ROCm / hcc

HCC is an Open Source, Optimizing C++ Compiler for Heterogeneous Compute currently for the ROCm GPU Computing Platform
https://github.com/RadeonOpenCompute/hcc/wiki
Other
428 stars 107 forks source link

SSE2 Intrinsics cause compiler error #976

Open dragontamer opened 5 years ago

dragontamer commented 5 years ago

I've got some simple SSE2 code here.

 #include <immintrin.h>

 int main(){
 // Uncomment the "#ifdef" to fix the issue
 //#ifdef __HCC_CPU__
     __m128i arb = _mm_undefined_si128();
     __m128i zero = _mm_xor_si128(arb, arb);

     return _mm_extract_epi64(zero, 0);
 //#endif
 }

I compile as:

hcc `hcc-config --cxxflags --ldflags` -msse2 example.cpp -o example

And it outputs the error:

example.cpp:4:19: error: always_inline function '_mm_undefined_si128' requires
      target feature 'sse2', but would be inlined into function 'main' that is
      compiled without support for 'sse2'
    __m128i arb = _mm_undefined_si128();
                  ^
example.cpp:5:20: error: always_inline function '_mm_xor_si128' requires target
      feature 'sse2', but would be inlined into function 'main' that is compiled
      without support for 'sse2'
    __m128i zero = _mm_xor_si128(arb, arb);
                   ^
example.cpp:7:12: error: '__builtin_ia32_vec_ext_v2di' needs target feature sse2
    return _mm_extract_epi64(zero, 0);
           ^
/opt/rocm/hcc/lib/clang/8.0.0/include/smmintrin.h:1097:14: note: expanded from
      macro '_mm_extract_epi64'
  (long long)__builtin_ia32_vec_ext_v2di((__v2di)(__m128i)(X), (int)(N))

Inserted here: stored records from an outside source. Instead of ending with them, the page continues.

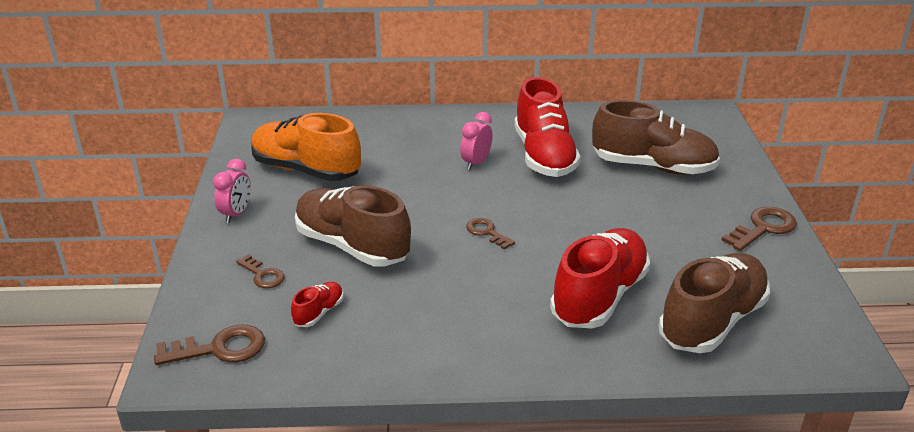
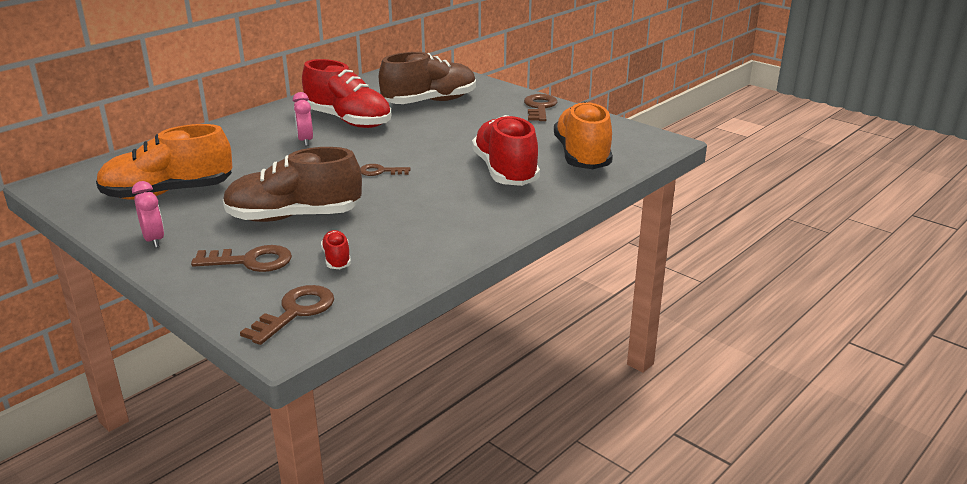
camera: 45 degrees left, 5 degrees down
brown key [236,254,285,288] -> brown key [191,245,292,272], size x1.57
brown shoe [658,253,770,353] -> orange shoe [554,101,613,169]

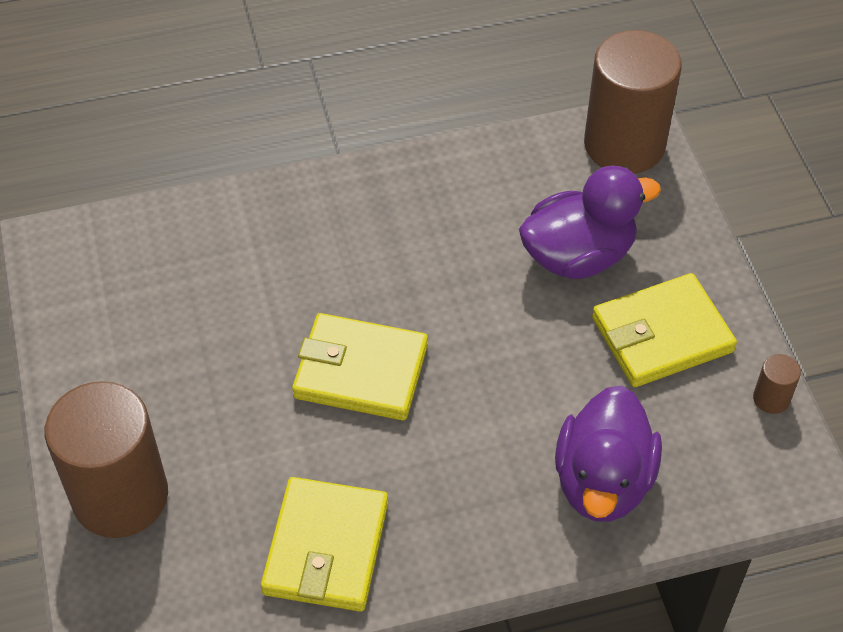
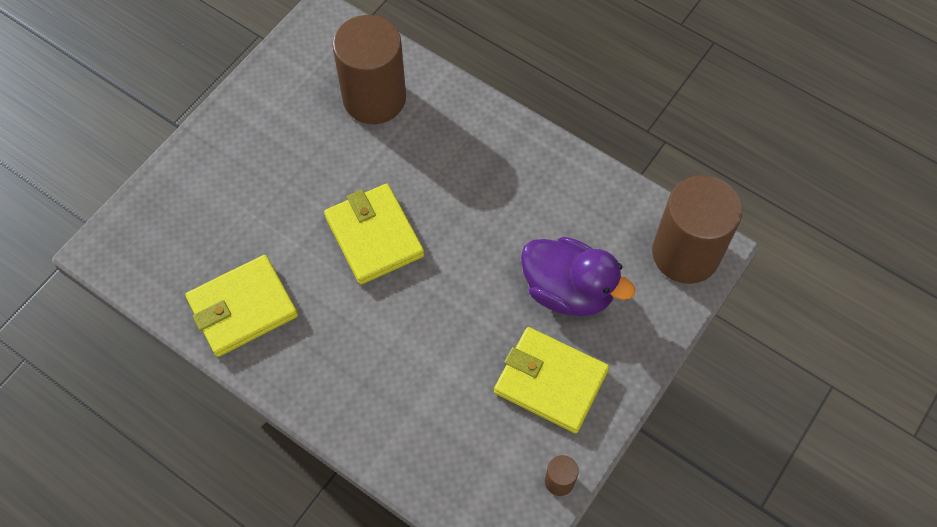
camera: 50 degrees right, 10 degrees up
brown cylinder [44,381,168,538] -> brown cylinder moved to [332,15,406,124]
purple duck [555,385,662,522] -> none

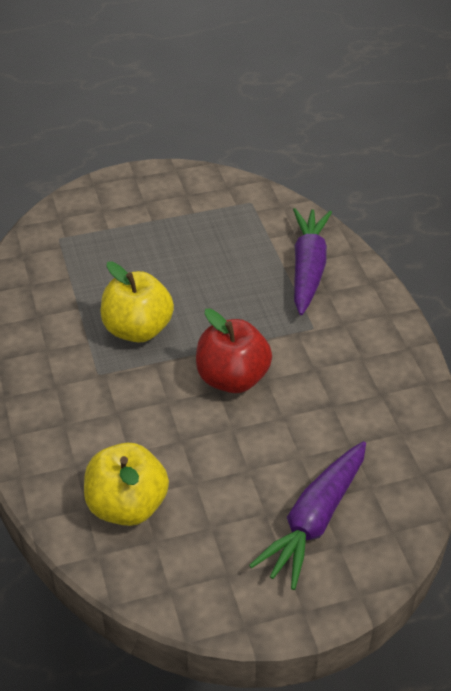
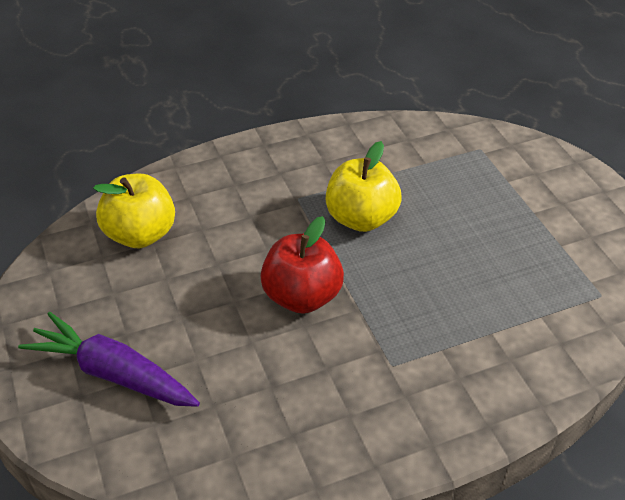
camera: 85 degrees right, 0 degrees up
purple carrot [293,208,332,315] -> none

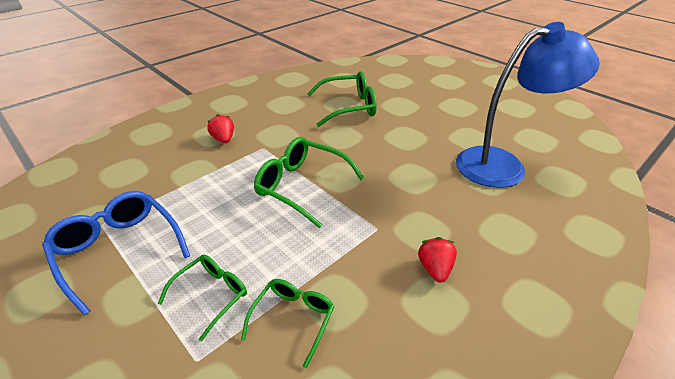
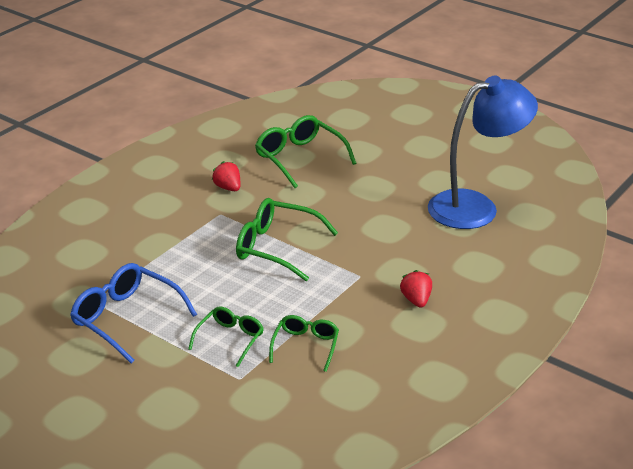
camera: 10 degrees left, 5 degrees down
red strawberry [207,114,234,143] -> red strawberry moved to [212,161,241,191]
green glasses [307,71,377,127] -> green glasses turned 105 degrees counterclockwise [255,115,357,188]

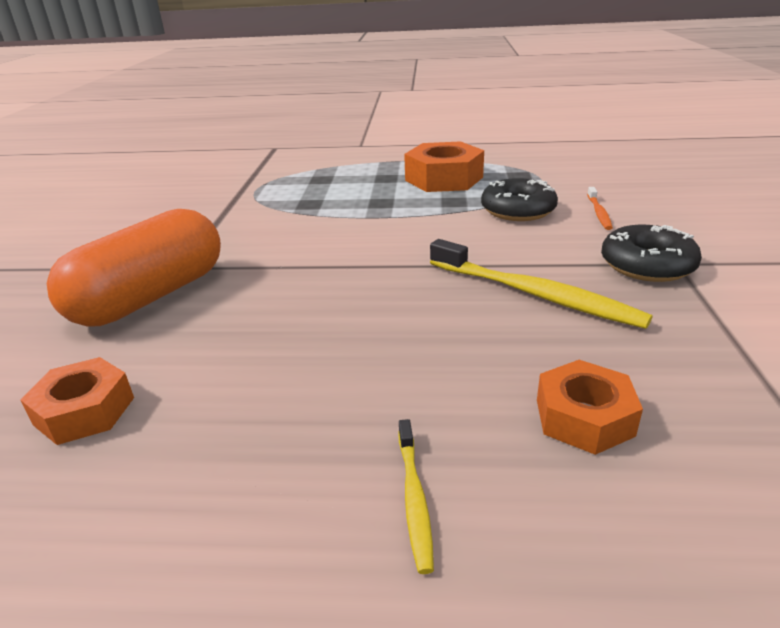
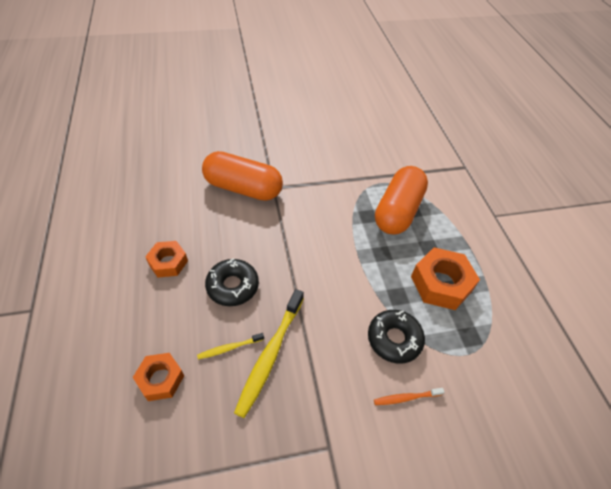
camera: 70 degrees right, 20 degrees up
orange nut [20,357,134,445] -> orange nut moved to [145,241,188,278]
yellow toothbrush [399,419,434,574] -> yellow toothbrush moved to [197,333,264,360]
black donut [601,225,702,282] -> black donut moved to [205,258,259,306]
none -> orange capsule [375,166,428,235]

I'm able to get the compiler to run with #ifdef __HCC_CPU__, but I doubt that is what is intended. My hcc version is as follows:

hcc --version
HCC clang version 8.0.0 (ssh://gerritgit/compute/ec/hcc-tot/clang 6ec3c61e09fbb60373eaf5a40021eb862363ba2c) (ssh://gerritgit/lightning/ec/llvm ab3b88ffc2ae50f55361a49aec89f6e95d9d0ec4) (based on HCC 1.3.18482-757fb49-6ec3c61-ab3b88f )
Target: x86_64-unknown-linux-gnu
Thread model: posix
InstalledDir: /opt/rocm/bin
david-salinas commented 5 years ago

This is actually expected behaviour. Those builtins are only available for intel targets. HCC is a single-source CPU/GPU compiler. So there are two passes; one for CPU (host) and one for GPU (device) targets. On the second pass, the target will be amdgcn, where these builtins are not supported.

dragontamer commented 5 years ago

This is actually expected behaviour. Those builtins are only available for intel targets. HCC is a single-source CPU/GPU compiler. So there are two passes; one for CPU (host) and one for GPU (device) targets. On the second pass, the target will be amdgcn, where these builtins are not supported.

Thanks for getting back to me on this.

I guess what I expected instead, was for only [[HC]] labeled functions to be compiled in the 2nd pass. I would expect that only a minority of code would be for GPUs (the minority which is called by other [[HC]] functions).

I guess, when I use HCC intrinsics or inline-assembly in a [[hc]] function, there's no compiler error. So I was hoping that x86 intrinsics could be used in a similar manner.

rrawther commented 4 years ago

I too am getting this error when compiling sse2 intrinsic. What is the solution when using hcc?